Given records Block Start

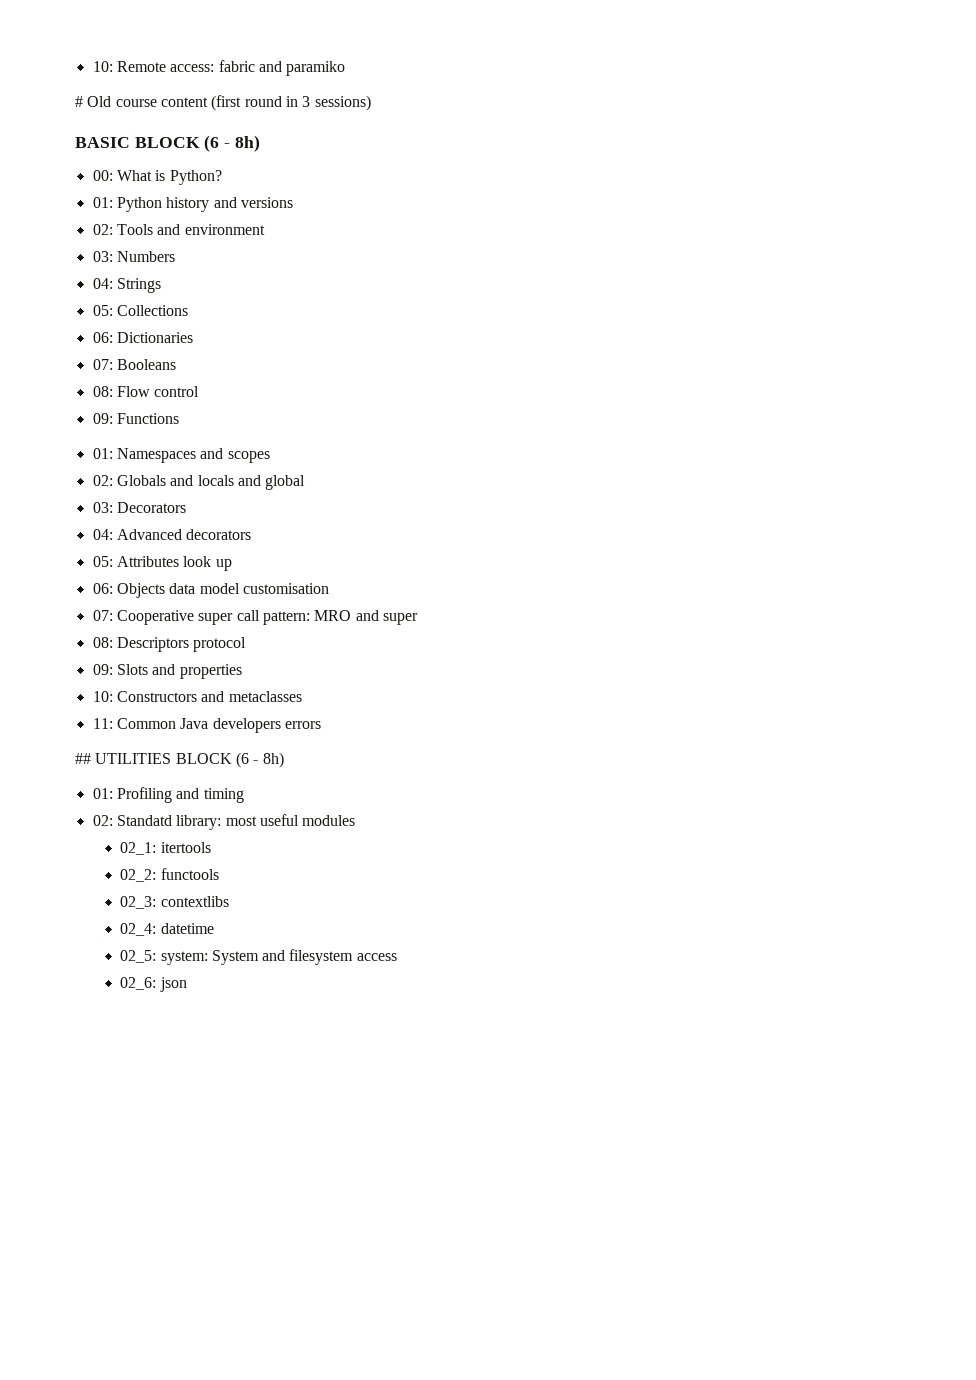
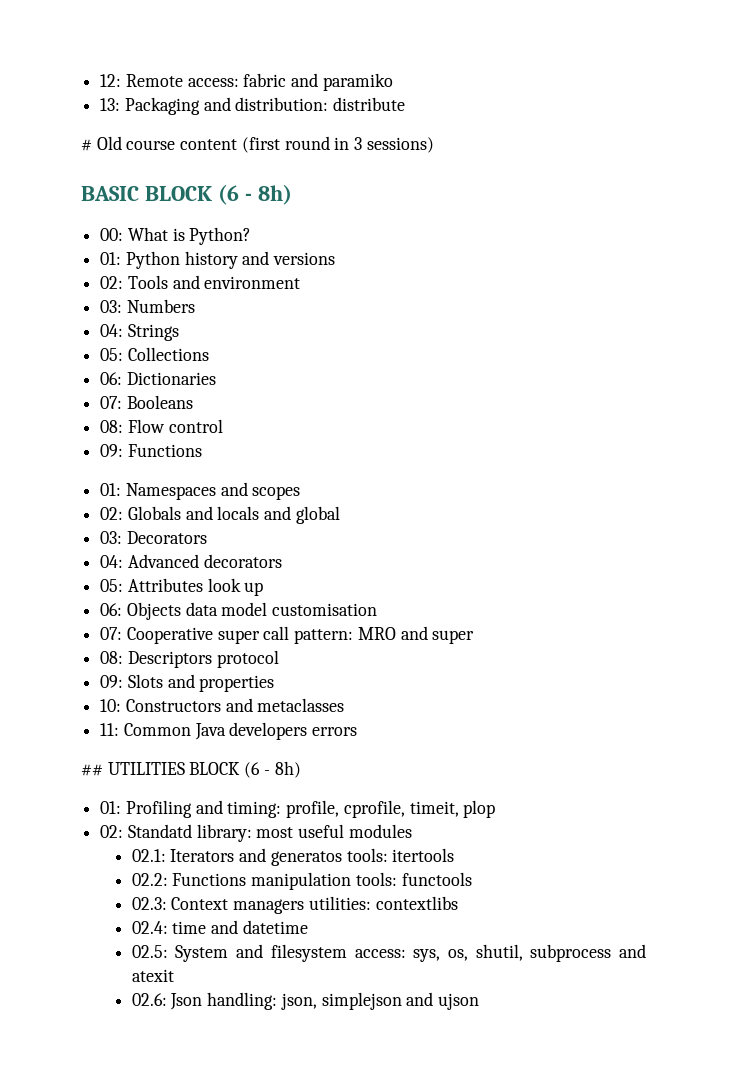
[92,61,113,72] 10: -> [100,74,122,87] 12:
(346, 68) none -> [100,97,406,115] // 13: Packaging and distribution: distribute
[203,788,244,803] timing -> [227,800,496,818] timing: profile, cprofile, timeit, plop
[120,842,211,855] [120,868,219,882] [120,896,229,909] [120,923,157,936] 02_1: itertools // 02_2: functools // 02_3: contextlibs // 02_4: -> [131,848,455,866] [131,872,472,890] [131,896,458,914] [131,920,239,934] 02.1: Iterators and generatos tools: itertools // 02.2: Functions manipulation tools: functools // 02.3: Context managers utilities: contextlibs // 02.4: time and
[120,950,208,965] 02_5: system: -> [131,945,168,958] 02.5:
[356,953,397,961] [120,977,187,992] access // 02_6: json -> [354,944,646,962] [131,969,174,982] [131,992,480,1010] access: sys, os, shutil, subprocess and atexit // 02.6: Json handling: json, simplejson and ujson

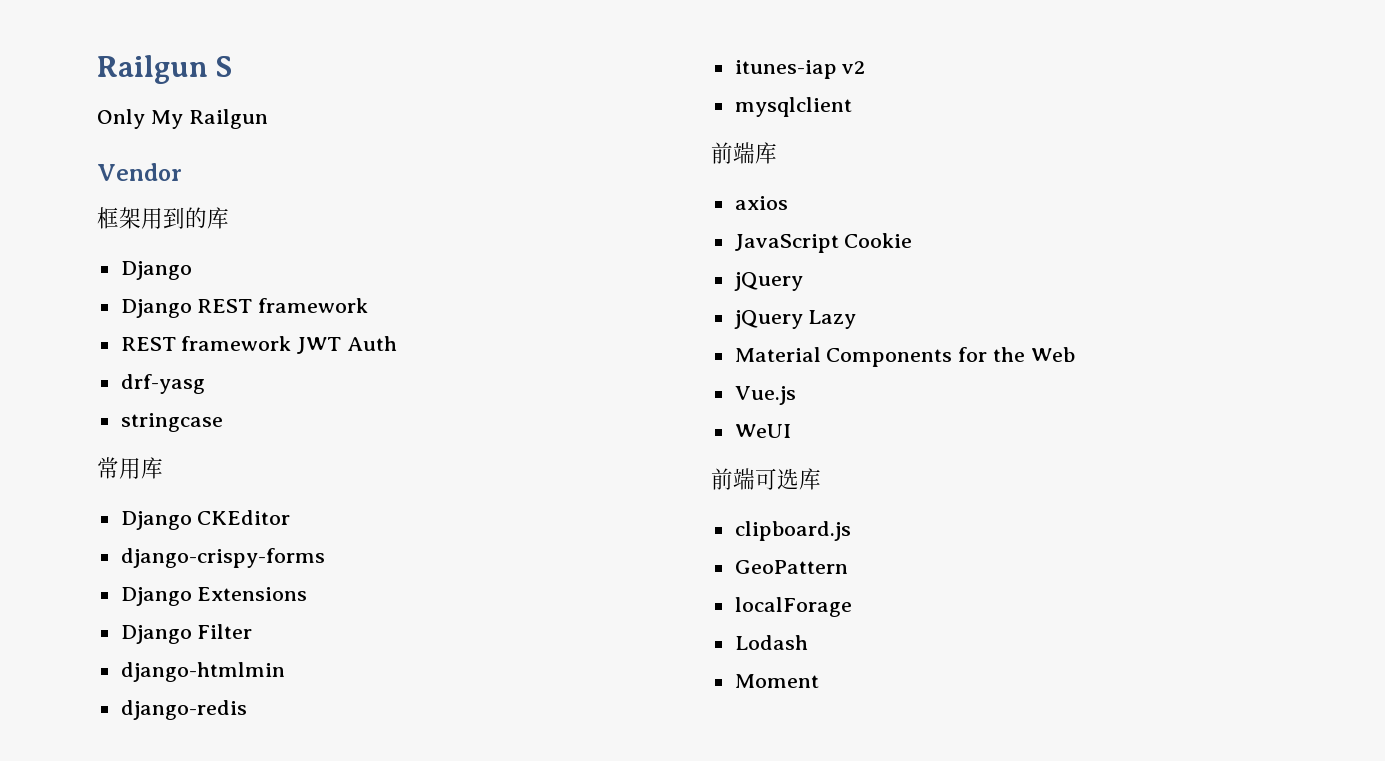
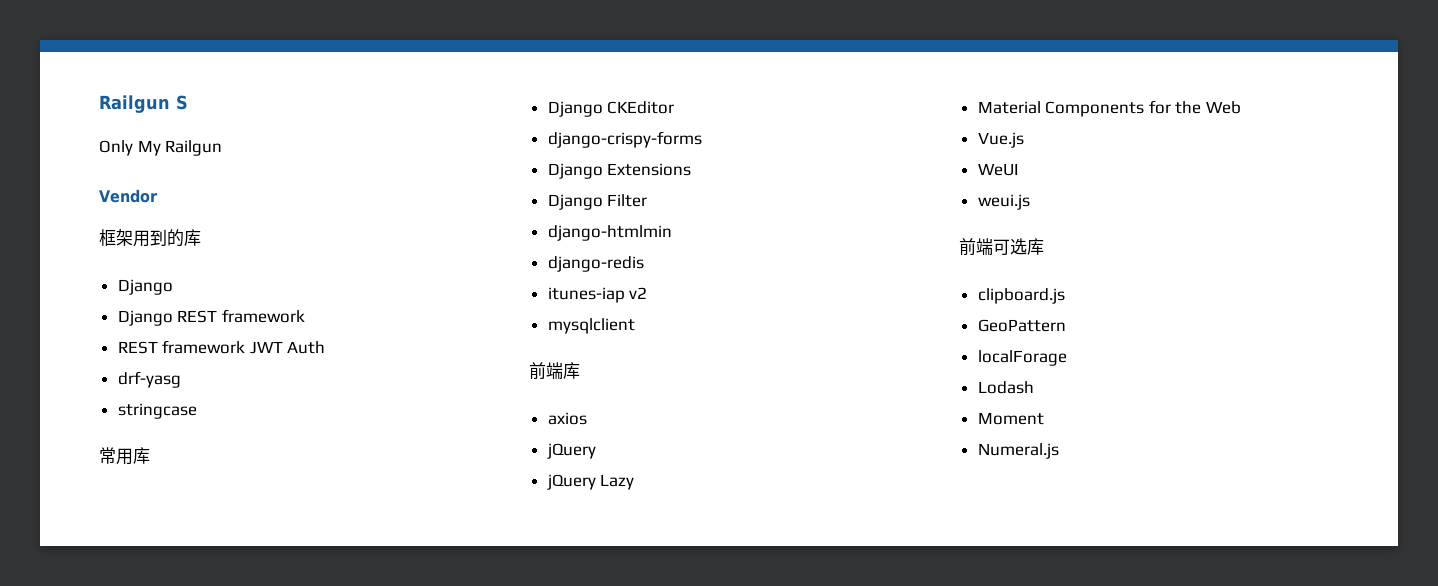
[734,233,913,253] // JavaScript Cookie -> (587, 418) none
(791, 431) none -> [977,194,1030,210] // weui.js
(819, 681) none -> [977,443,1059,459] // Numeral.js

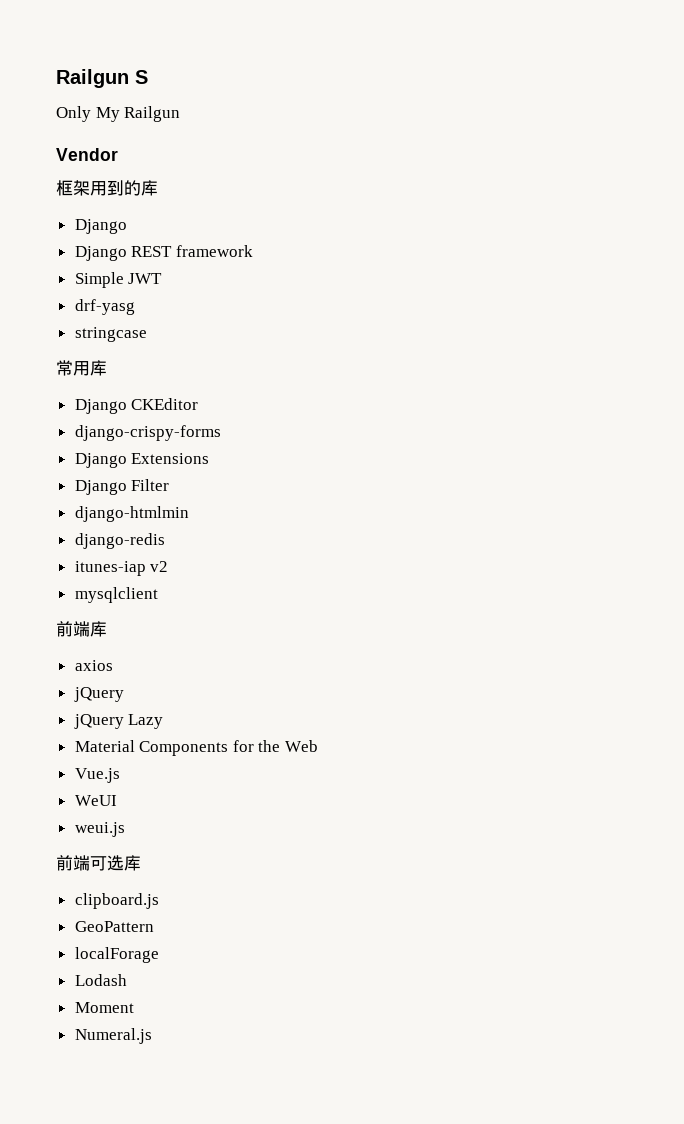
[117,340,246,354] REST framework -> [74,272,124,288] Simple
[287,341,326,354] Auth -> (163, 278) none

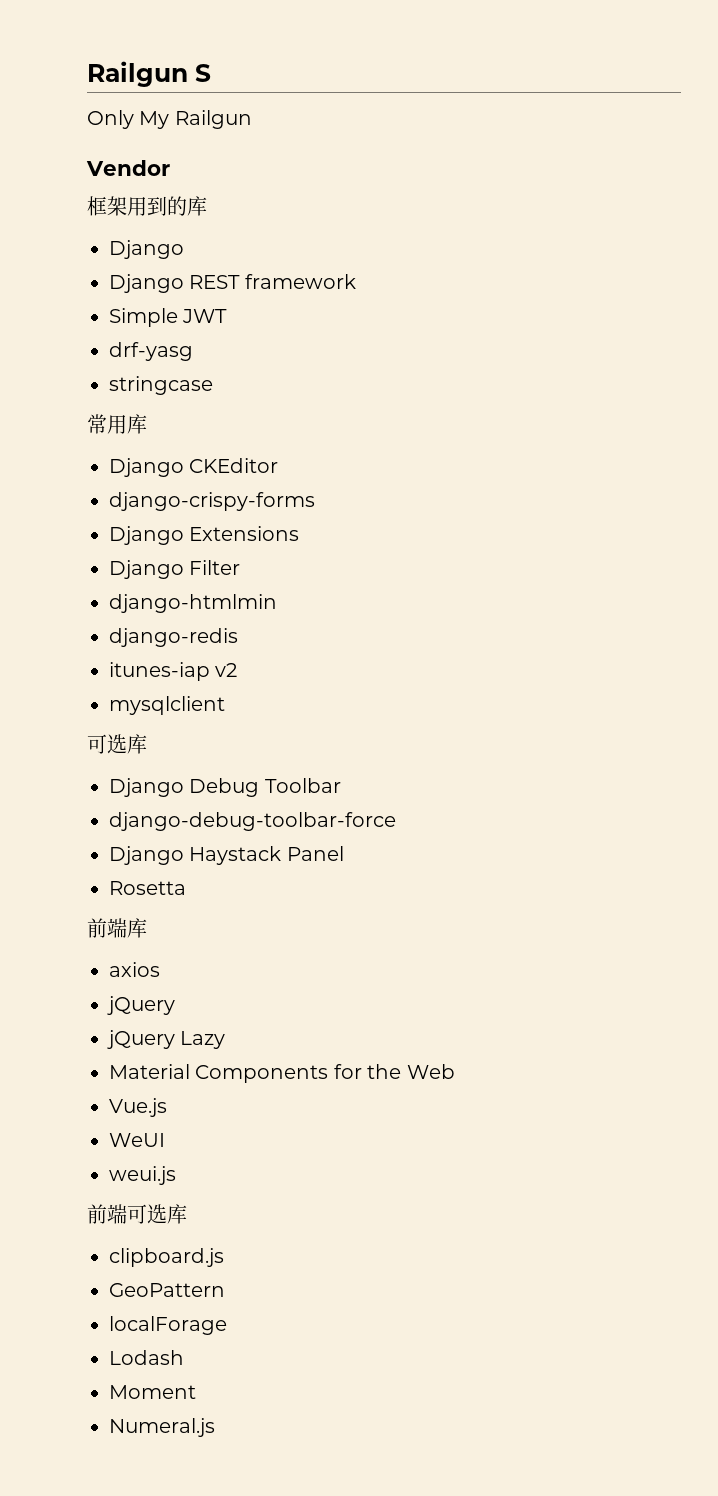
(158, 595) none -> [87,734,147,754] [109,778,341,797] [109,812,396,831] [109,846,344,865] [109,881,186,895] // 可选库 // Django Debug Toolbar // django-debug-toolbar-force // Django Haystack Panel // Rosetta

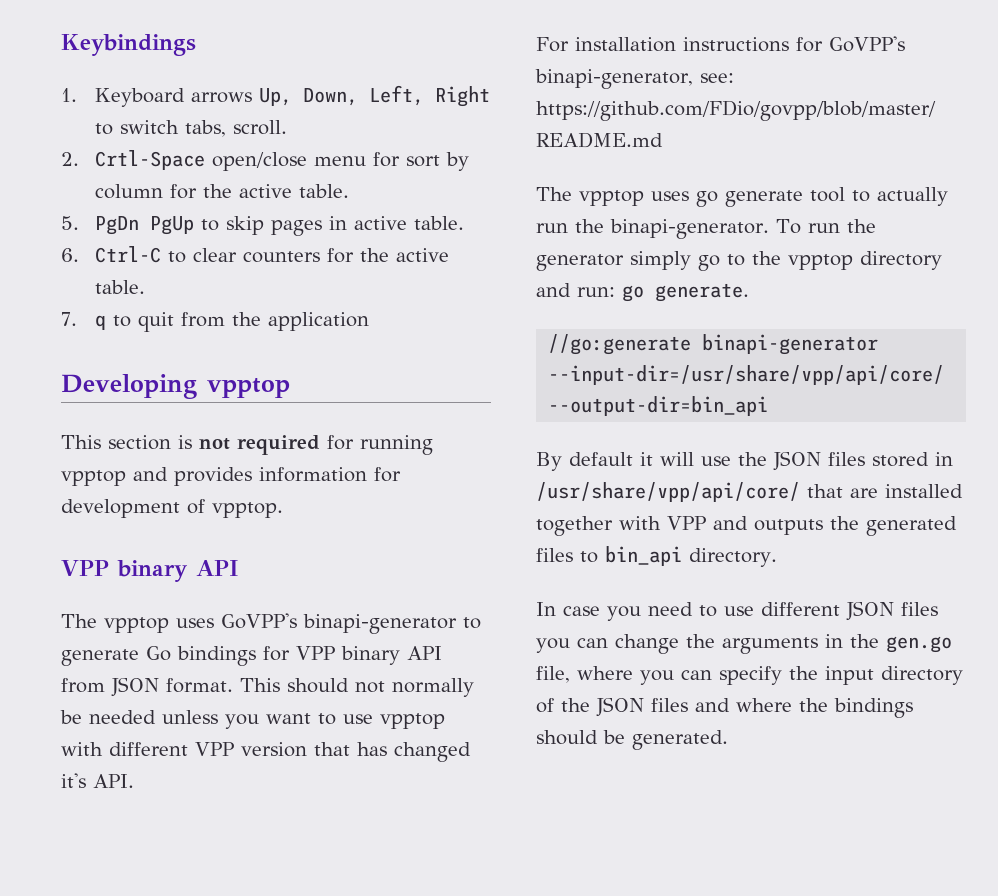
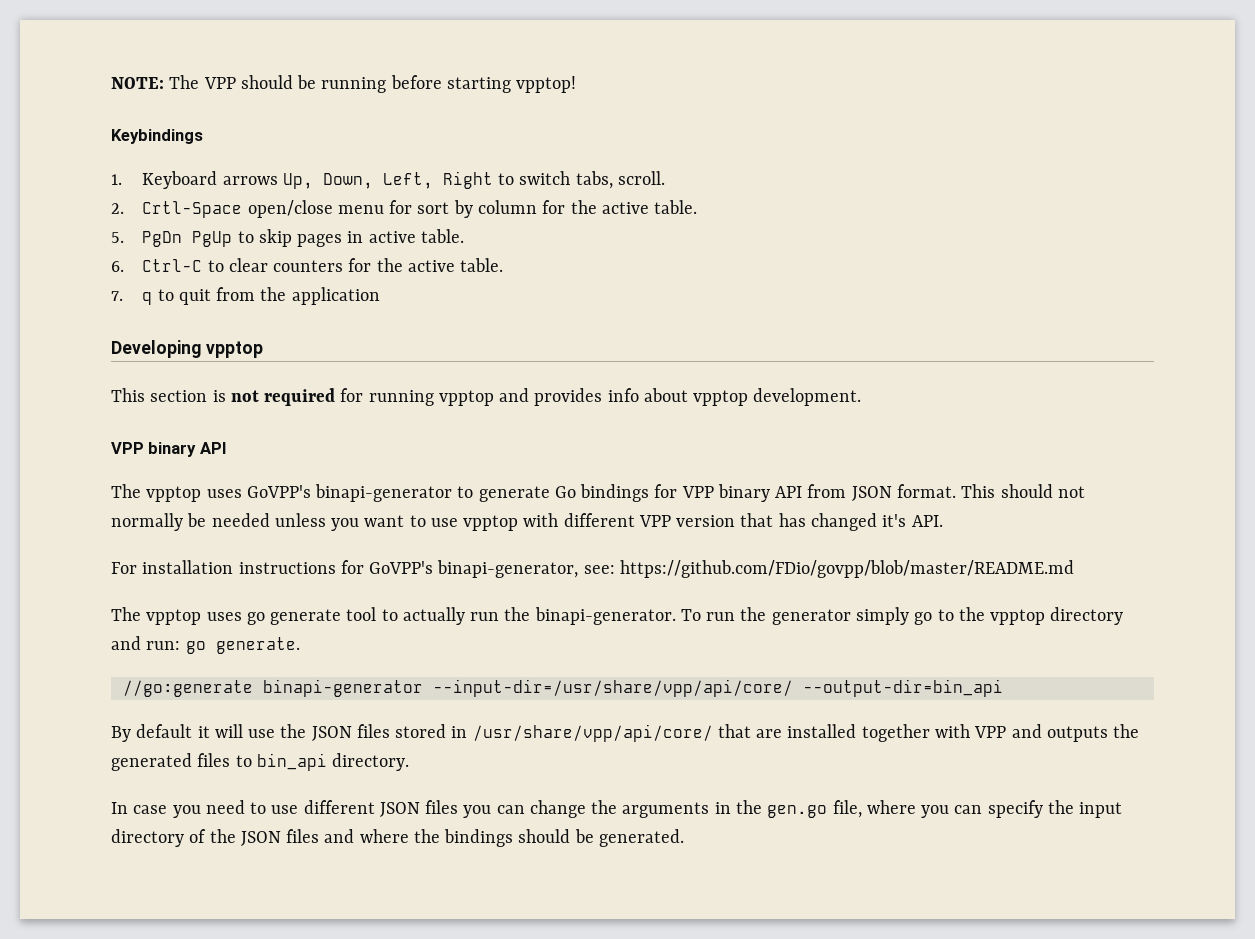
(61, 45) none -> [111,75,577,93] NOTE: The VPP should be running before starting vpptop! //
[259,467,401,482] [61,499,283,518] information for development of vpptop. -> [607,388,862,406] info about vpptop development.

Given records Block End

All the lines above should be reproduced exactly, and none of the pictures.

* Solution to this problem *
[92,61,113,72] 10: -> [100,74,122,87] 12:
(346, 68) none -> [100,97,406,115] // 13: Packaging and distribution: distribute
[203,788,244,803] timing -> [227,800,496,818] timing: profile, cprofile, timeit, plop
[120,842,211,855] [120,868,219,882] [120,896,229,909] [120,923,157,936] 02_1: itertools // 02_2: functools // 02_3: contextlibs // 02_4: -> [131,848,455,866] [131,872,472,890] [131,896,458,914] [131,920,239,934] 02.1: Iterators and generatos tools: itertools // 02.2: Functions manipulation tools: functools // 02.3: Context managers utilities: contextlibs // 02.4: time and
[120,950,208,965] 02_5: system: -> [131,945,168,958] 02.5:
[356,953,397,961] [120,977,187,992] access // 02_6: json -> [354,944,646,962] [131,969,174,982] [131,992,480,1010] access: sys, os, shutil, subprocess and atexit // 02.6: Json handling: json, simplejson and ujson

[734,233,913,253] // JavaScript Cookie -> (587, 418) none
(791, 431) none -> [977,194,1030,210] // weui.js
(819, 681) none -> [977,443,1059,459] // Numeral.js

[117,340,246,354] REST framework -> [74,272,124,288] Simple
[287,341,326,354] Auth -> (163, 278) none

(158, 595) none -> [87,734,147,754] [109,778,341,797] [109,812,396,831] [109,846,344,865] [109,881,186,895] // 可选库 // Django Debug Toolbar // django-debug-toolbar-force // Django Haystack Panel // Rosetta

(61, 45) none -> [111,75,577,93] NOTE: The VPP should be running before starting vpptop! //
[259,467,401,482] [61,499,283,518] information for development of vpptop. -> [607,388,862,406] info about vpptop development.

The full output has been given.